### The problem
Each record below should be output verbatim, without pictures.

╭──

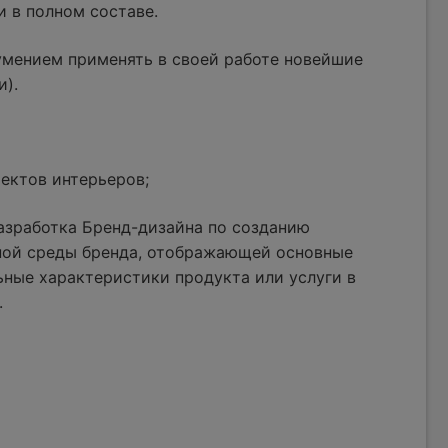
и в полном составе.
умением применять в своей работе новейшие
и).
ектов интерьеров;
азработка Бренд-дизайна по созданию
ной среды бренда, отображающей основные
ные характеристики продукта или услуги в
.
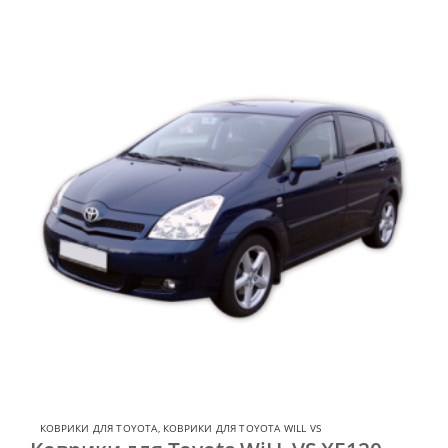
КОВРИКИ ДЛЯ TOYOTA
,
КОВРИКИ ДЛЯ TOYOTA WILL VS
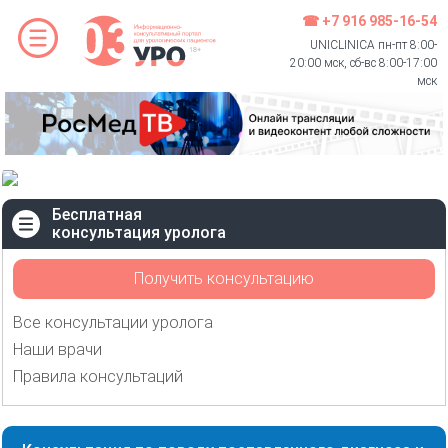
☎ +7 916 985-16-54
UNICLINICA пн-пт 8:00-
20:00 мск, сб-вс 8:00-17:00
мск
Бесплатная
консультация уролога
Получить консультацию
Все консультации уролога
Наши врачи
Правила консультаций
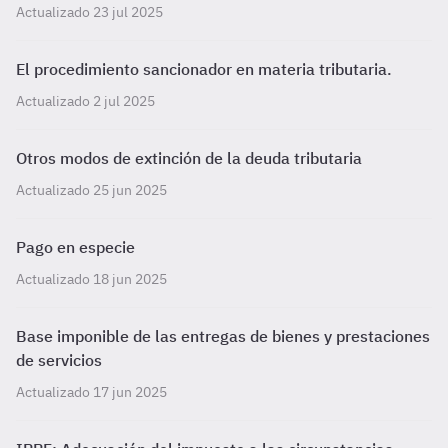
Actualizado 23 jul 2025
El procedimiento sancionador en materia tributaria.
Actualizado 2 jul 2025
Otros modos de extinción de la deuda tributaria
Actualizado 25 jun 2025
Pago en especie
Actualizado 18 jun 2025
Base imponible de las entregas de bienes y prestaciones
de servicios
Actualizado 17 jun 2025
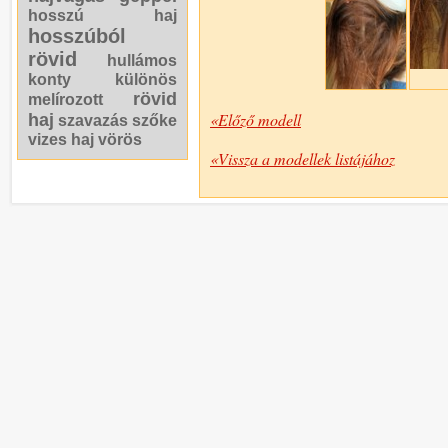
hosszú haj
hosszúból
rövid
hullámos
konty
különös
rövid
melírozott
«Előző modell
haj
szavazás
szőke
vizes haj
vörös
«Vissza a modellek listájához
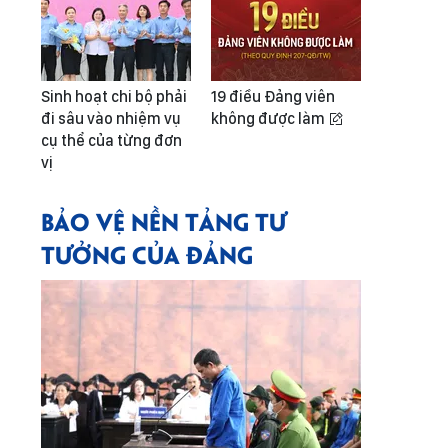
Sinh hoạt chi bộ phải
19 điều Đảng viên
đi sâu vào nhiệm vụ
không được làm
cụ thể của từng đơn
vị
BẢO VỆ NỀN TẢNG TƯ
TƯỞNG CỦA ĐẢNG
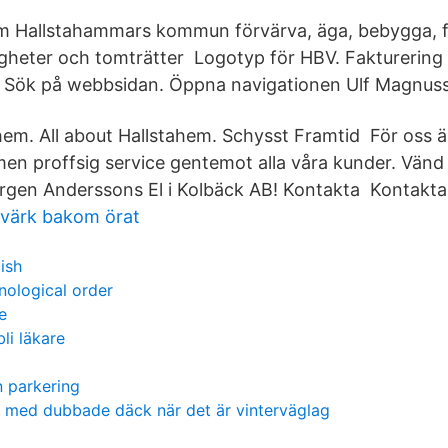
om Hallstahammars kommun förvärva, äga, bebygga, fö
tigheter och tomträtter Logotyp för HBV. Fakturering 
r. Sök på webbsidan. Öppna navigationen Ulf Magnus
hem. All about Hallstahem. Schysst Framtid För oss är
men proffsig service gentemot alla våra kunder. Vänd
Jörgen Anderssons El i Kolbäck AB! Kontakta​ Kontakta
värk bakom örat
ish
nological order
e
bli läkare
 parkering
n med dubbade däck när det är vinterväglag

╰──

### Solution to the problem
и в полном составе.
умением применять в своей работе новейшие
и).
ектов интерьеров;
азработка Бренд-дизайна по созданию
ной среды бренда, отображающей основные
ные характеристики продукта или услуги в
.
КОВРИКИ ДЛЯ TOYOTA
,
КОВРИКИ ДЛЯ TOYOTA WILL VS
☎ +7 916 985-16-54
UNICLINICA пн-пт 8:00-
20:00 мск, сб-вс 8:00-17:00
мск
Бесплатная
консультация уролога
Получить консультацию
Все консультации уролога
Наши врачи
Правила консультаций
Actualizado 23 jul 2025
El procedimiento sancionador en materia tributaria.
Actualizado 2 jul 2025
Otros modos de extinción de la deuda tributaria
Actualizado 25 jun 2025
Pago en especie
Actualizado 18 jun 2025
Base imponible de las entregas de bienes y prestaciones
de servicios
Actualizado 17 jun 2025
hosszú haj
hosszúból
rövid
hullámos
konty
különös
rövid
melírozott
«Előző modell
haj
szavazás
szőke
vizes haj
vörös
«Vissza a modellek listájához
Sinh hoạt chi bộ phải
19 điều Đảng viên
đi sâu vào nhiệm vụ
không được làm
cụ thể của từng đơn
vị
BẢO VỆ NỀN TẢNG TƯ
TƯỞNG CỦA ĐẢNG
om Hallstahammars kommun förvärva, äga, bebygga, fö
tigheter och tomträtter Logotyp för HBV. Fakturering 
r. Sök på webbsidan. Öppna navigationen Ulf Magnus
hem. All about Hallstahem. Schysst Framtid För oss är
men proffsig service gentemot alla våra kunder. Vänd
Jörgen Anderssons El i Kolbäck AB! Kontakta​ Kontakta
värk bakom örat
ish
nological order
e
bli läkare
 parkering
n med dubbade däck när det är vinterväglag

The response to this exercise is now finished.